Avoid type casting

Type casting, though dangerous and very uncontrolled, is occasionally necessary in C and C++; however, always question the need before you use it. There are three kinds of casts in C++:

A cast can change an object from one type to another. This includes casts between the built-in arithmetic types, and casts involving classes (not pointers to classes) or pointers to classes related by inheritance. These are fairly safe, because an actual conversion is taking place.

A cast that involves pointers and type coercion. This is the killer. The bit pattern of one type is interpreted as another type. This is very unsafe, and causes your code to die horribly (or worse, die subtly).

A runtime-checked cast takes the form dynamic_cast<type>(expression). At run time, if the type of the expression can be converted to type, you get that type; otherwise, you get 0 or an exception. Although this type of conversion is safe and can be very handy (for more dynamic dispatching and for optimizations), it is easy to abuse.
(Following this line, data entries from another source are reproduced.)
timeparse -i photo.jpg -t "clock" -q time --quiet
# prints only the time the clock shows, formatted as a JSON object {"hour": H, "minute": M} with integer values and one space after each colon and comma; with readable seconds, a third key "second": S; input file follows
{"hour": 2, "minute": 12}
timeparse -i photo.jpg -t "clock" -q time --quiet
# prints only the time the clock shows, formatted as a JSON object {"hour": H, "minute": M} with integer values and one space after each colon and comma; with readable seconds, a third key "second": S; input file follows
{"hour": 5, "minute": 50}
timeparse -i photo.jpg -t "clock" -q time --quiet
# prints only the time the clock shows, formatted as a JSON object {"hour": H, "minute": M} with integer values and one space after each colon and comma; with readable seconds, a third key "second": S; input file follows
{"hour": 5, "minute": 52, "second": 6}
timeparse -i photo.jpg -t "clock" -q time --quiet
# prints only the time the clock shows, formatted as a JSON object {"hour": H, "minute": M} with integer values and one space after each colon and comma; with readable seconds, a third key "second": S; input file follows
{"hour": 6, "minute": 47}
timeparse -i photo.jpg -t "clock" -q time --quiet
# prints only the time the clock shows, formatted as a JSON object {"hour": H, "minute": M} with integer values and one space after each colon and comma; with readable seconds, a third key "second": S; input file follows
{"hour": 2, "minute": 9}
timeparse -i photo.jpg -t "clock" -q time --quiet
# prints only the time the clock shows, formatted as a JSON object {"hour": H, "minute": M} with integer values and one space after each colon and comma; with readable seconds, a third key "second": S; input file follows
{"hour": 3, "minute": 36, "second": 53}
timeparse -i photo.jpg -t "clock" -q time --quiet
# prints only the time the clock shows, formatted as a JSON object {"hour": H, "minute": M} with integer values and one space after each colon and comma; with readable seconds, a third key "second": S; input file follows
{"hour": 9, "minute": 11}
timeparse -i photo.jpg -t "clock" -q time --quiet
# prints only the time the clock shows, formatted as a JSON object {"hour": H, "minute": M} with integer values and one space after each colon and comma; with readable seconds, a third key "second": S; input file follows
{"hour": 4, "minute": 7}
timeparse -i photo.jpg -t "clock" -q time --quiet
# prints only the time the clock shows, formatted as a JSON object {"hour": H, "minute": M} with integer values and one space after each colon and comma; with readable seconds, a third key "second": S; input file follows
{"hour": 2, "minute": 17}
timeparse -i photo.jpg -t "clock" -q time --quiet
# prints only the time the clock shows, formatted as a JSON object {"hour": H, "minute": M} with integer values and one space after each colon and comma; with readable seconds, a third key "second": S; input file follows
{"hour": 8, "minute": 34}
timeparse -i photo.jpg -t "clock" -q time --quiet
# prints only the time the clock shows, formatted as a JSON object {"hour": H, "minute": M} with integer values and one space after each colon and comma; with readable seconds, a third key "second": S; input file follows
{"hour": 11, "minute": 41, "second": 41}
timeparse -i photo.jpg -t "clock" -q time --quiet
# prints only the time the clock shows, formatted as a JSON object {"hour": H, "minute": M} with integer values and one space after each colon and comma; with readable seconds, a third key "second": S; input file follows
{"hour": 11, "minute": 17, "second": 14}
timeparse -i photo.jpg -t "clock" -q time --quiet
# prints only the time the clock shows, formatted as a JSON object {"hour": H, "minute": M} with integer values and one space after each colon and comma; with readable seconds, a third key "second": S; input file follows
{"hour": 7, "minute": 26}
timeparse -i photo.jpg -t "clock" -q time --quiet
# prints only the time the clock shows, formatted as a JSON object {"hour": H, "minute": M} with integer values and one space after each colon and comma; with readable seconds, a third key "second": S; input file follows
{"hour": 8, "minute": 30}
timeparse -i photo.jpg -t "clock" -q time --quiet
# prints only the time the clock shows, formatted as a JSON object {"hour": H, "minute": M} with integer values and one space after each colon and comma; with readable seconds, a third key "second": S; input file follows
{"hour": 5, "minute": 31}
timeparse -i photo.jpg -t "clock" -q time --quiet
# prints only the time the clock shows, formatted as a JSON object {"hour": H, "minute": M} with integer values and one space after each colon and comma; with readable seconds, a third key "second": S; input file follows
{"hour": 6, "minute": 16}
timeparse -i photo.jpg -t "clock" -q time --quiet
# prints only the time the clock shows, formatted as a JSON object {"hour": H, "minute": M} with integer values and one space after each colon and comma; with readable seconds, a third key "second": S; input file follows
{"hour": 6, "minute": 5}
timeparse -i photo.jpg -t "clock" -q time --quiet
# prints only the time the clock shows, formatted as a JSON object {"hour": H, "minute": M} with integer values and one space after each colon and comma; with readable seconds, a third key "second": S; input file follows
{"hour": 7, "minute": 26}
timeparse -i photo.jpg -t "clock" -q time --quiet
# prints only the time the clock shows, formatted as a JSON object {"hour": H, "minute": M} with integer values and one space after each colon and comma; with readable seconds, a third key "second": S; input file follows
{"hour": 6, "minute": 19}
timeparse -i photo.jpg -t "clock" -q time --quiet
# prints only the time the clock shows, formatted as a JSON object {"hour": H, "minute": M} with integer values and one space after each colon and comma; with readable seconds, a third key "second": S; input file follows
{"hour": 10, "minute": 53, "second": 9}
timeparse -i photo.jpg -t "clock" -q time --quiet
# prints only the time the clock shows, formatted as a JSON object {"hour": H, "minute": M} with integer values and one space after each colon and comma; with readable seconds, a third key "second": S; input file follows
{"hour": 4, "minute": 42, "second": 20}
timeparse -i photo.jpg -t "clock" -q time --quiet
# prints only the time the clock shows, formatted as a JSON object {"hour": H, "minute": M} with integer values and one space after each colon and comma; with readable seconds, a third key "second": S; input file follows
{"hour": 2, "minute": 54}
Talk to your architect before using it.

Silent coercion

Unfortunately, some C++ constructs can be interpreted as either conversion or coercion. For example, a cast from one class pointer type to another is conversion if the two types are related by type inheritance, but coercion if they are not. The C++ compiler doesn't necessarily warn you if you intend the former but wind up with the latter. Worse still, a cast between pointers to member functions can be a conversion for the class, but a coercion for the function prototype.

Some types of casts are always coercion--for instance, casting a const or volatile pointer to one without those same attributes. If you make a member function const because it doesn't change the object semantics, you must cast your this pointer to non-const to make changes to the internal object state (unless your compiler supports mutable). Avoid this technique. Instead, overload the function or try another way (see "Concurrency and shared library issues" on page 129).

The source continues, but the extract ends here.